To do – Nothing beyond the line containing "the interest of" is to be printed; print exactly each line from the start of the records below through that line, leaving out pictures.

-- Record set follows --

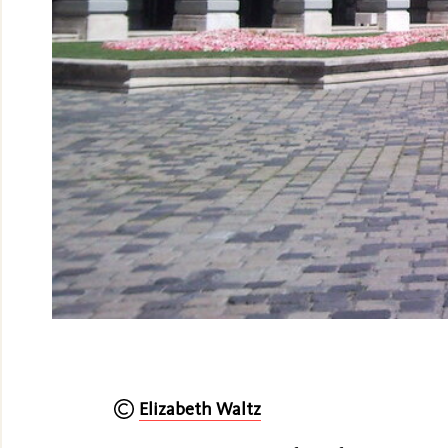
Elizabeth Waltz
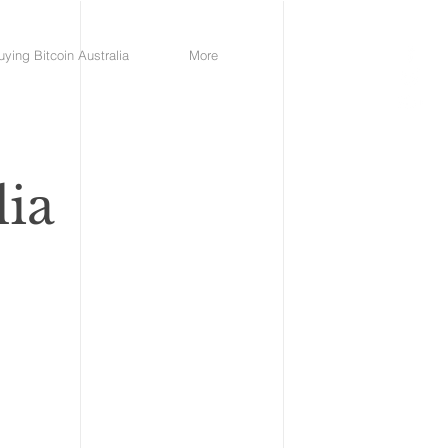
uying Bitcoin Australia
More
lia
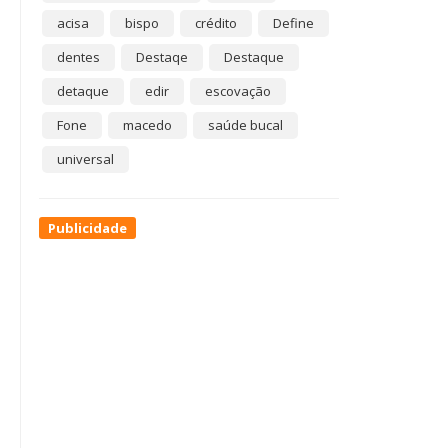
acisa
bispo
crédito
Define
dentes
Destaqe
Destaque
detaque
edir
escovação
Fone
macedo
saúde bucal
universal
Publicidade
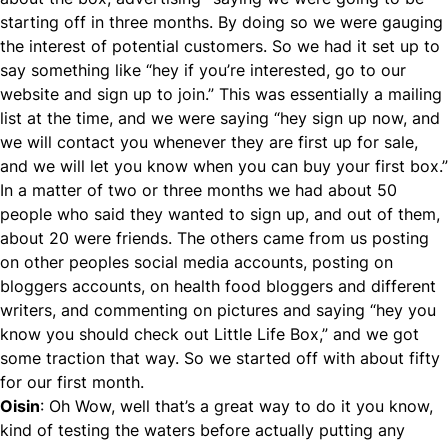
starting off in three months. By doing so we were gauging
the interest of potential customers. So we had it set up to
say something like “hey if you’re interested, go to our
website and sign up to join.” This was essentially a mailing
list at the time, and we were saying “hey sign up now, and
we will contact you whenever they are first up for sale,
and we will let you know when you can buy your first box.”
In a matter of two or three months we had about 50
people who said they wanted to sign up, and out of them,
about 20 were friends. The others came from us posting
on other peoples social media accounts, posting on
bloggers accounts, on health food bloggers and different
writers, and commenting on pictures and saying “hey you
know you should check out Little Life Box,” and we got
some traction that way. So we started off with about fifty
for our first month.
Oisin
: Oh Wow, well that’s a great way to do it you know,
kind of testing the waters before actually putting any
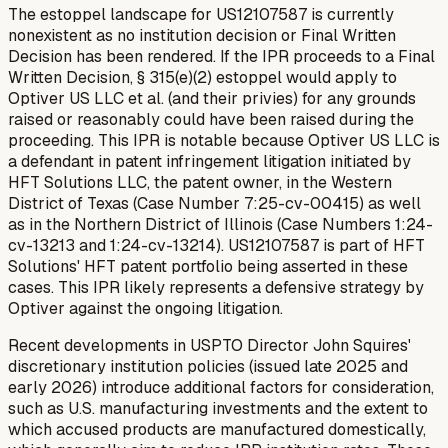
The estoppel landscape for US12107587 is currently
nonexistent as no institution decision or Final Written
Decision has been rendered. If the IPR proceeds to a Final
Written Decision, § 315(e)(2) estoppel would apply to
Optiver US LLC et al. (and their privies) for any grounds
raised or reasonably could have been raised during the
proceeding. This IPR is notable because Optiver US LLC is
a defendant in patent infringement litigation initiated by
HFT Solutions LLC, the patent owner, in the Western
District of Texas (Case Number 7:25-cv-00415) as well
as in the Northern District of Illinois (Case Numbers 1:24-
cv-13213 and 1:24-cv-13214). US12107587 is part of HFT
Solutions' HFT patent portfolio being asserted in these
cases. This IPR likely represents a defensive strategy by
Optiver against the ongoing litigation.
Recent developments in USPTO Director John Squires'
discretionary institution policies (issued late 2025 and
early 2026) introduce additional factors for consideration,
such as U.S. manufacturing investments and the extent to
which accused products are manufactured domestically,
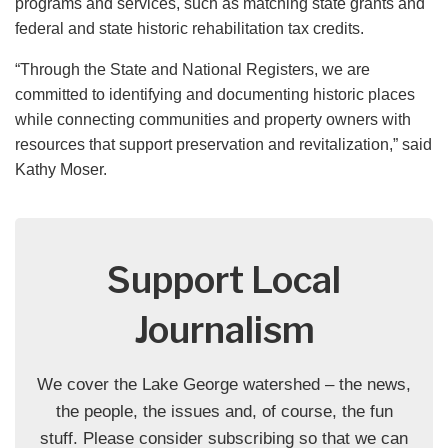
programs and services, such as matching state grants and
federal and state historic rehabilitation tax credits.
“Through the State and National Registers, we are
committed to identifying and documenting historic places
while connecting communities and property owners with
resources that support preservation and revitalization,” said
Kathy Moser.
Support Local
Journalism
We cover the Lake George watershed – the news,
the people, the issues and, of course, the fun
stuff. Please consider subscribing so that we can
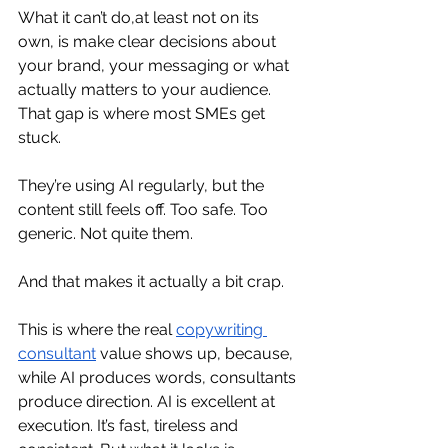
What it can’t do,at least not on its 
own, is make clear decisions about 
your brand, your messaging or what 
actually matters to your audience. 
That gap is where most SMEs get 
stuck.
They’re using AI regularly, but the 
content still feels off. Too safe. Too 
generic. Not quite them.
And that makes it actually a bit crap.
This is where the real 
copywriting 
consultant
 value shows up, because, 
while AI produces words, consultants 
produce direction. AI is excellent at 
execution. It’s fast, tireless and 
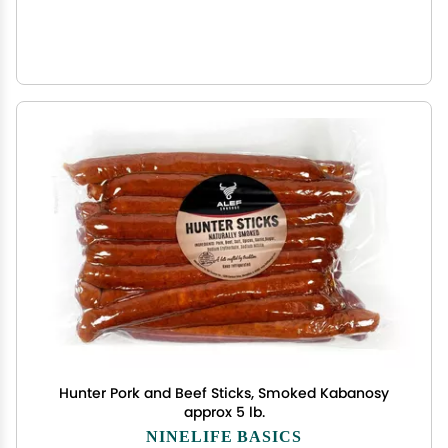
Hunter Pork and Beef Sticks, Smoked Kabanosy
approx 5 lb.
NINELIFE BASICS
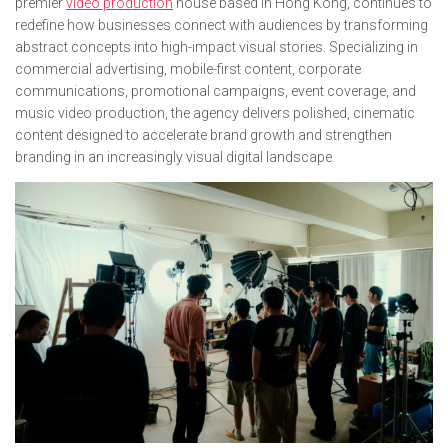
premier
video production
house based in Hong Kong, continues to
redefine how businesses connect with audiences by transforming
abstract concepts into high-impact visual stories. Specializing in
commercial advertising, mobile-first content, corporate
communications, promotional campaigns, event coverage, and
music video production, the agency delivers polished, cinematic
content designed to accelerate brand growth and strengthen
branding in an increasingly visual digital landscape.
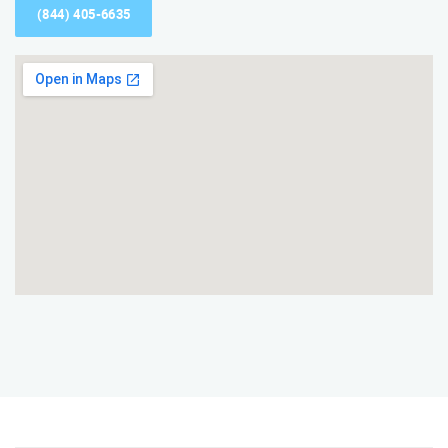
(844) 405-6635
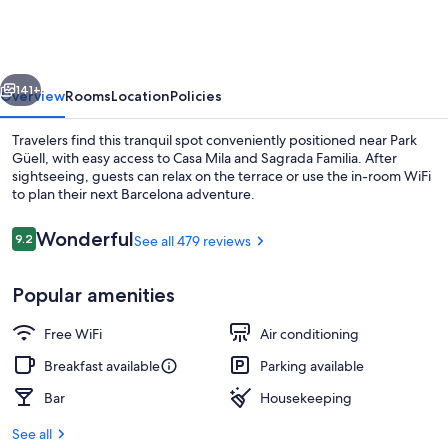
Lesseps
vious
Next
141+
Overview
Rooms
Location
Policies
Travelers find this tranquil spot conveniently positioned near Park
Güell, with easy access to Casa Mila and Sagrada Familia. After
sightseeing, guests can relax on the terrace or use the in-room WiFi
to plan their next Barcelona adventure.
Reviews
Wonderful
9.2
See all 479 reviews
9.2 out of 10
Popular amenities
Terrace/patio
Free WiFi
Air conditioning
Breakfast available
Parking available
Bar
Housekeeping
See all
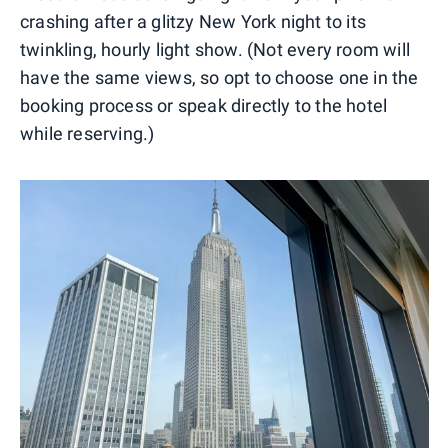
crashing after a glitzy New York night to its
twinkling, hourly light show. (Not every room will
have the same views, so opt to choose one in the
booking process or speak directly to the hotel
while reserving.)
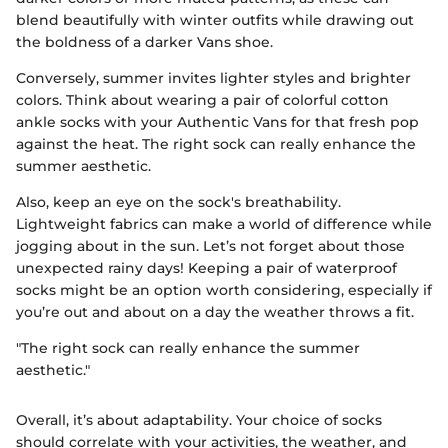
blend beautifully with winter outfits while drawing out
the boldness of a darker Vans shoe.
Conversely, summer invites lighter styles and brighter
colors. Think about wearing a pair of colorful cotton
ankle socks with your Authentic Vans for that fresh pop
against the heat. The right sock can really enhance the
summer aesthetic.
Also, keep an eye on the sock's breathability.
Lightweight fabrics can make a world of difference while
jogging about in the sun. Let’s not forget about those
unexpected rainy days! Keeping a pair of waterproof
socks might be an option worth considering, especially if
you’re out and about on a day the weather throws a fit.
"The right sock can really enhance the summer
aesthetic."
Overall, it’s about adaptability. Your choice of socks
should correlate with your activities, the weather, and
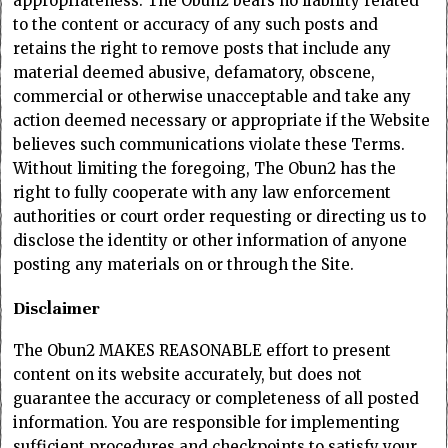
appropriateness. The Obun2 bears no liability related
to the content or accuracy of any such posts and
retains the right to remove posts that include any
material deemed abusive, defamatory, obscene,
commercial or otherwise unacceptable and take any
action deemed necessary or appropriate if the Website
believes such communications violate these Terms.
Without limiting the foregoing, The Obun2 has the
right to fully cooperate with any law enforcement
authorities or court order requesting or directing us to
disclose the identity or other information of anyone
posting any materials on or through the Site.
Disclaimer
The Obun2 MAKES REASONABLE effort to present
content on its website accurately, but does not
guarantee the accuracy or completeness of all posted
information. You are responsible for implementing
sufficient procedures and checkpoints to satisfy your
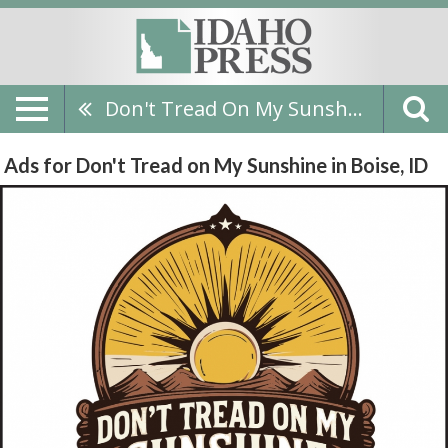
Don't Tread On My Sunshine
Ads for Don't Tread on My Sunshine in Boise, ID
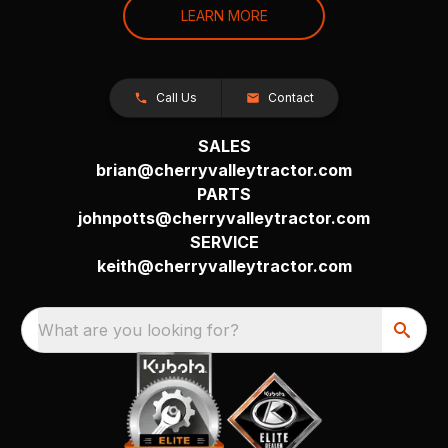
LEARN MORE
Call Us
Contact
SALES
brian@cherryvalleytractor.com
PARTS
johnpotts@cherryvalleytractor.com
SERVICE
keith@cherryvalleytractor.com
What are you looking for?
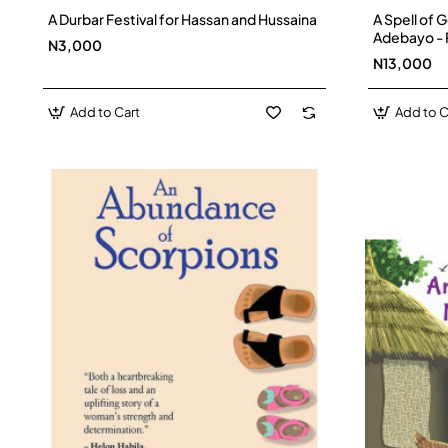
A Durbar Festival for Hassan and Hussaina
A Spell of 
Adebayo -
N3,000
N13,000
Add to Cart
Add to C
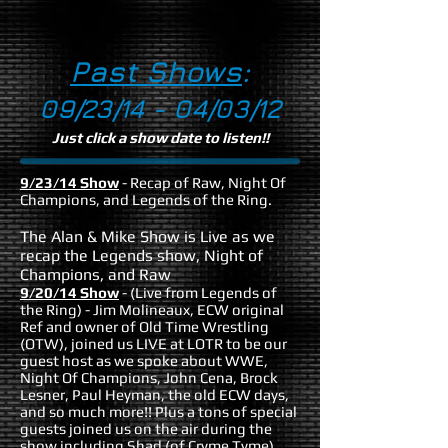
Past Shows
:
09/23/14 - 04/03/12
Just click a show date to listen!!
9/23/14 Show
- Recap of Raw, Night Of
Champions, and Legends of the Ring.
The Alan & Mike Show is Live as we
recap the Legends show, Night of
Champions, and Raw
9/20/14 Show
- (Live from Legends of
the Ring) - Jim Molineaux, ECW original
Ref and owner of Old Time Wrestling
(OTW), joined us LIVE at LOTR to be our
guest host as we spoke about WWE,
Night Of Champions, John Cena, Brock
Lesner, Paul Heyman, the old ECW days,
and so much more!! Plus a tons of special
guests joined us on the air during the
show including Shad (of Cryme Tyme),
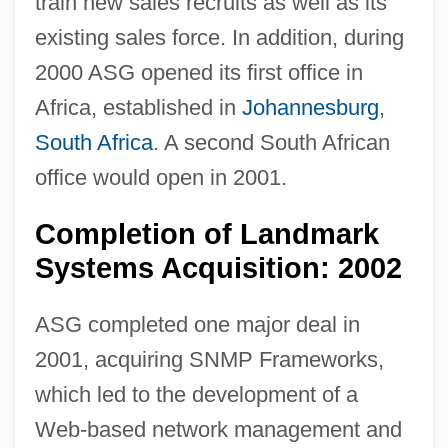
train new sales recruits as well as its
existing sales force. In addition, during
2000 ASG opened its first office in
Africa, established in
Johannesburg
,
South Africa
. A second South African
office would open in 2001.
Completion of Landmark
Systems Acquisition: 2002
ASG completed one major deal in
2001, acquiring SNMP Frameworks,
which led to the development of a
Web-based network management and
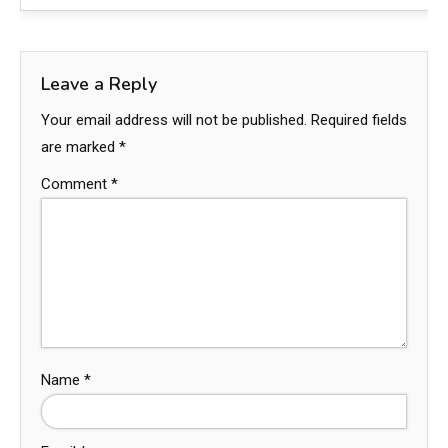
Leave a Reply
Your email address will not be published.
Required fields
are marked
*
Comment
*
Name
*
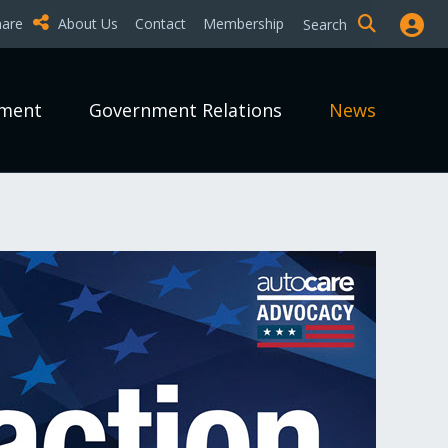
hare
About Us
Contact
Membership
Search
pment
Government Relations
News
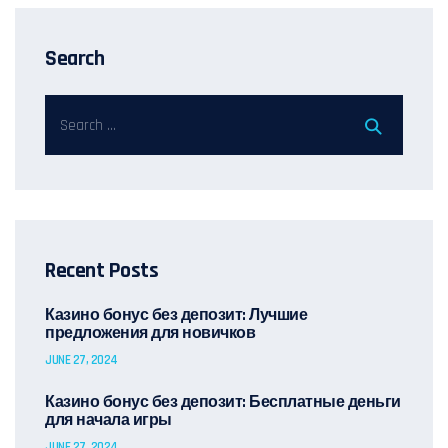
Search
Recent Posts
Казино бонус без депозит: Лучшие
предложения для новичков
JUNE 27, 2024
Казино бонус без депозит: Бесплатные деньги
для начала игры
JUNE 27, 2024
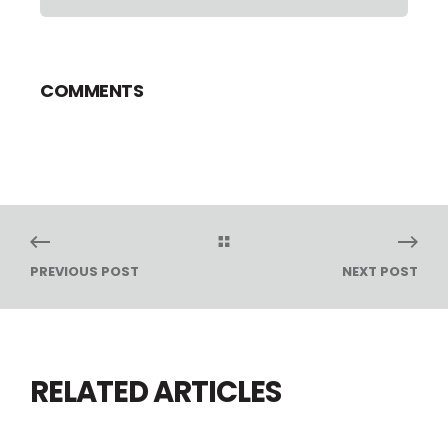
COMMENTS
PREVIOUS POST
NEXT POST
RELATED ARTICLES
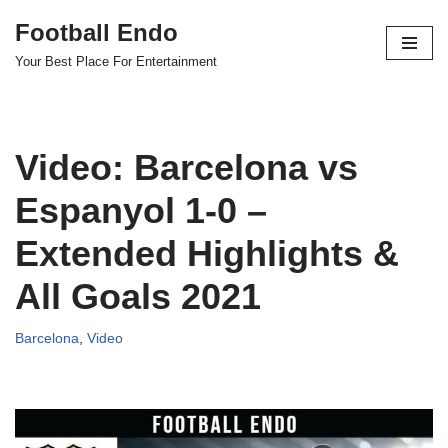
Football Endo
Skip
Your Best Place For Entertainment
to
content
Video: Barcelona vs
Espanyol 1-0 –
Extended Highlights &
All Goals 2021
Barcelona
,
Video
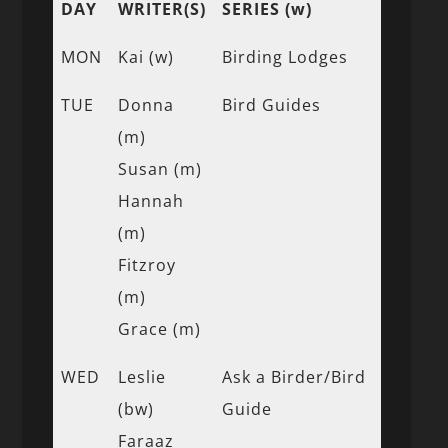
DAY
WRITER(S)
SERIES (w)
MON
Kai (w)
Birding Lodges
TUE
Donna
Bird Guides
(m)
Susan (m)
Hannah
(m)
Fitzroy
(m)
Grace (m)
WED
Leslie
Ask a Birder/Bird
(bw)
Guide
Faraaz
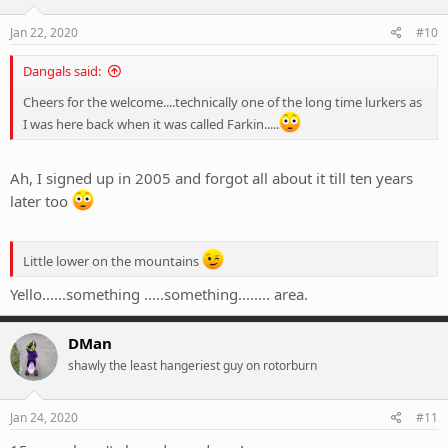
Jan 22, 2020
#10
Dangals said:
Cheers for the welcome....technically one of the long time lurkers as
I was here back when it was called Farkin.....
Ah, I signed up in 2005 and forgot all about it till ten years
later too
Little lower on the mountains
Yello......something .....something........ area.
DMan
shawly the least hangeriest guy on rotorburn
Jan 24, 2020
#11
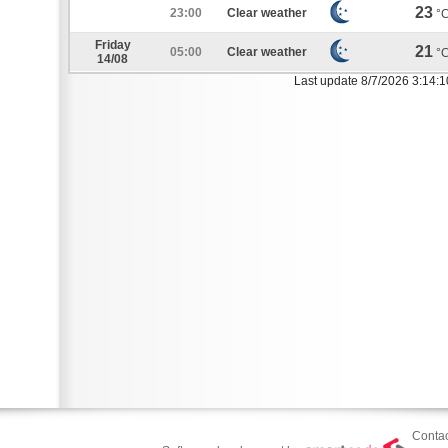
23
23:00
Clear weather
°
Friday
21
05:00
Clear weather
°
14/08
Last update 8/7/2026 3:14:
Contac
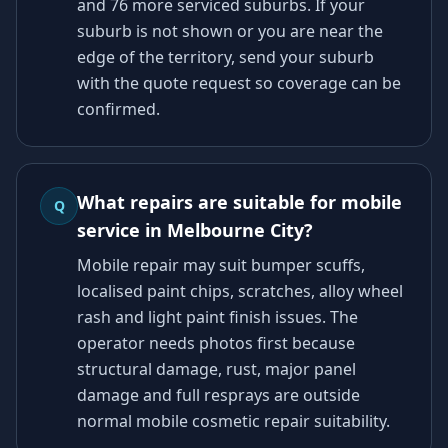
and 76 more serviced suburbs. If your
suburb is not shown or you are near the
edge of the territory, send your suburb
with the quote request so coverage can be
confirmed.
What repairs are suitable for mobile
Q
service in Melbourne City?
Mobile repair may suit bumper scuffs,
localised paint chips, scratches, alloy wheel
rash and light paint finish issues. The
operator needs photos first because
structural damage, rust, major panel
damage and full resprays are outside
normal mobile cosmetic repair suitability.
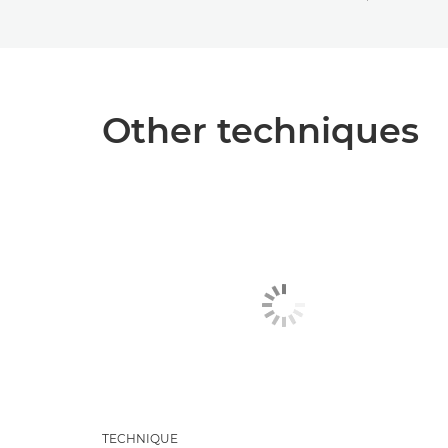
Other techniques
TECHNIQUE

-- Record set concluded --

Response area –
Elizabeth Waltz
uying Bitcoin Australia
More
lia
acisa
bispo
crédito
Define
dentes
Destaqe
Destaque
detaque
edir
escovação
Fone
macedo
saúde bucal
universal
Publicidade
starting off in three months. By doing so we were gauging
the interest of potential customers. So we had it set up to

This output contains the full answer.